Pool companies throughout the U.S. are reporting issues.
“Our standard bucket of 3-inch chlorine tablets, which are the backbone of a lot of pools right now, have pretty much become scarce,” said Thomas Race, owner of Aqua Caribbean Swimming Pool Service in Gainesville, Florida.
Pool water chemistry expert Rudy Stankowitz suggested that pool owners buy only what they need for the season. For most, that will be only a single bucket of chlorine tablets.
“I think the severity of the shortage is going to be directly related to people buying in reasonable quantities,” said Stankowitz, CEO of Aquatic Facility Training & Consultants. “If you stock up, it will make it even harder to find.”
While other pool sanitizers like algaecide exist, they are more expensive and less effective than chlorine.
Many pool owners are due for a shock, having already experienced increased prices on other pool-related items during 2020.
Mia Bagby, a Gainesville pool owner, was completely unaware of the chlorine shortage.
“I hadn’t heard of it at all,” she said. “I’m going to read up on it now.”
Stankowitz said the chlorine shortage could snowball into panic buying of other pool sanitizers as chlorine supplies run low.
“You can easily find folks that can’t find chlorine tablets buying up all the bleach off the shelves in the supermarket,” he said, “and then we run into another bleach shortage because people are dumping it in their pools.”
Stankowitz said bleach is half the strength of chlorine and warned pool owners to avoid using splash-less bleach as it contains little chlorine but mixes in several dangerous additives.
Manufacturers are scrambling to fill the void left by the Bio-Lab fire, but it won’t be easy to make up the difference.

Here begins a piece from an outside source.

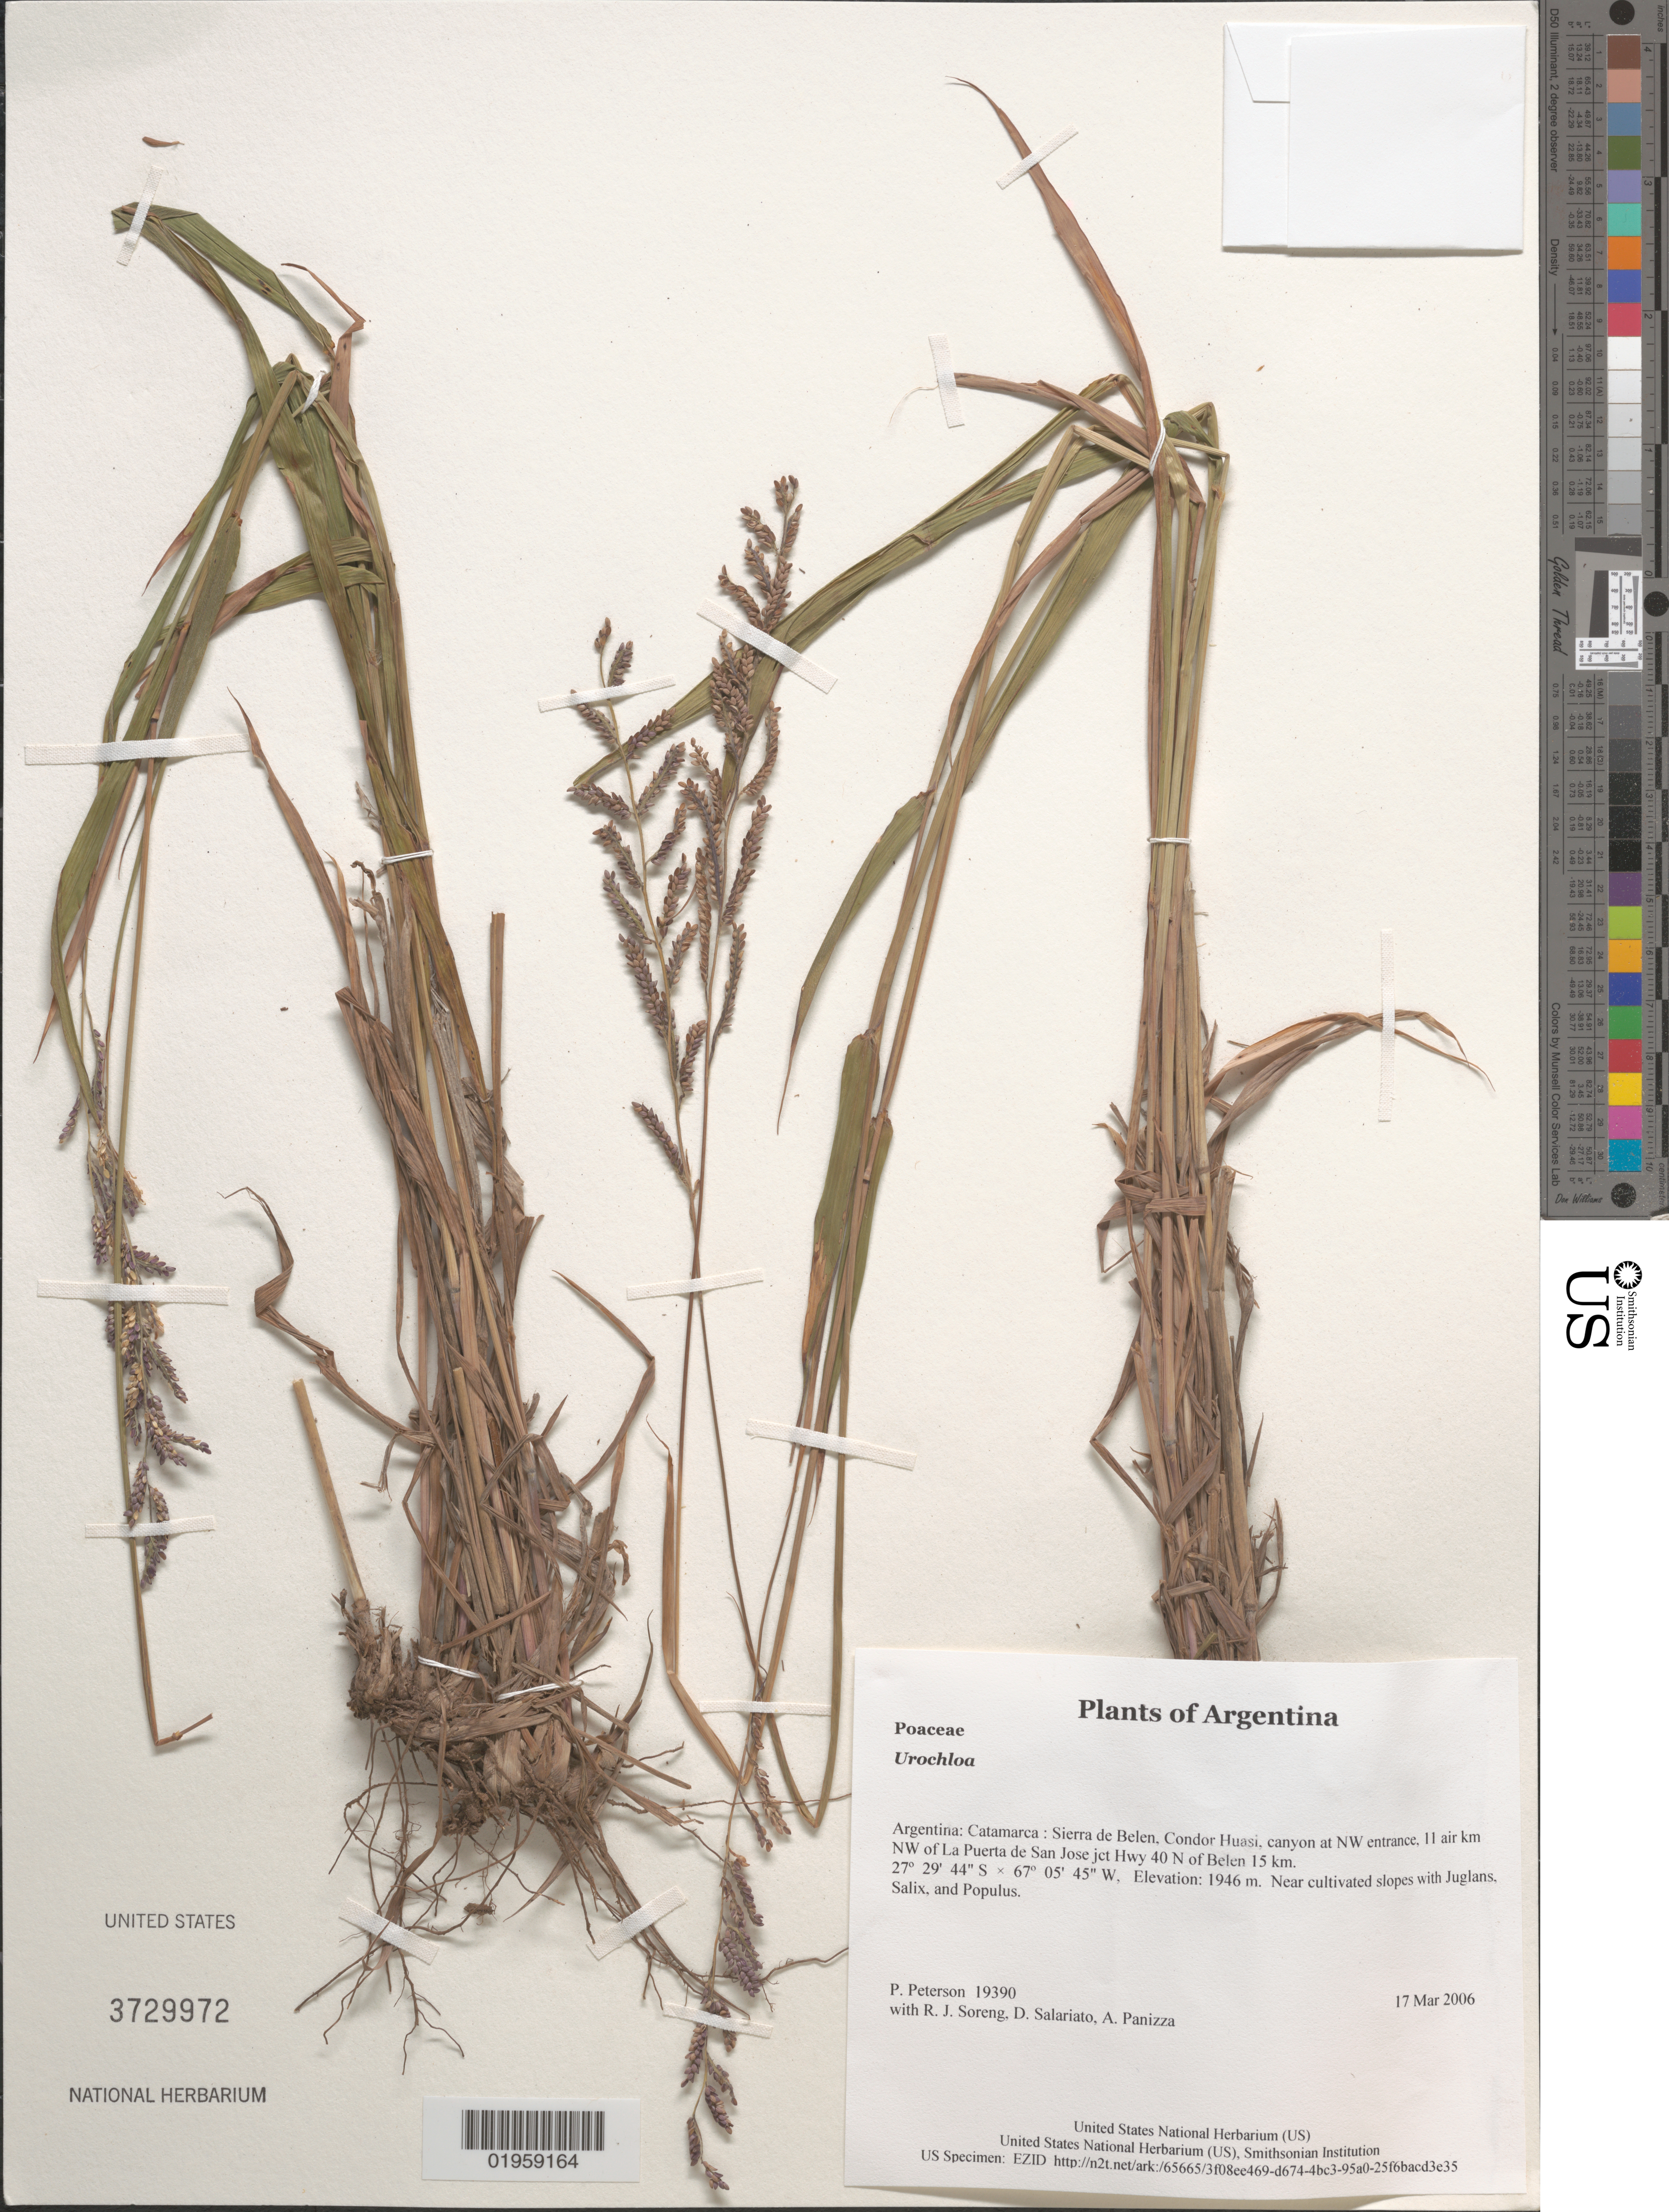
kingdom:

The shutdown has caused “extended downtime” at a plant owned by chemical maker Tronox Holdings, contributing to a $10 million reduction in earnings, co-CEO Jean-Francois Turgeon said Thursday on an earnings call.
Some manufacturers have been able to escape the worst of it.
Hans-Ulrich Engel, chief financial officer of global chemicals maker BASF, said Thursday on an earnings call that “chlorine plants of our competitors” are facing “ongoing supply chain distortions” but that BASF has been largely insulated from the trouble.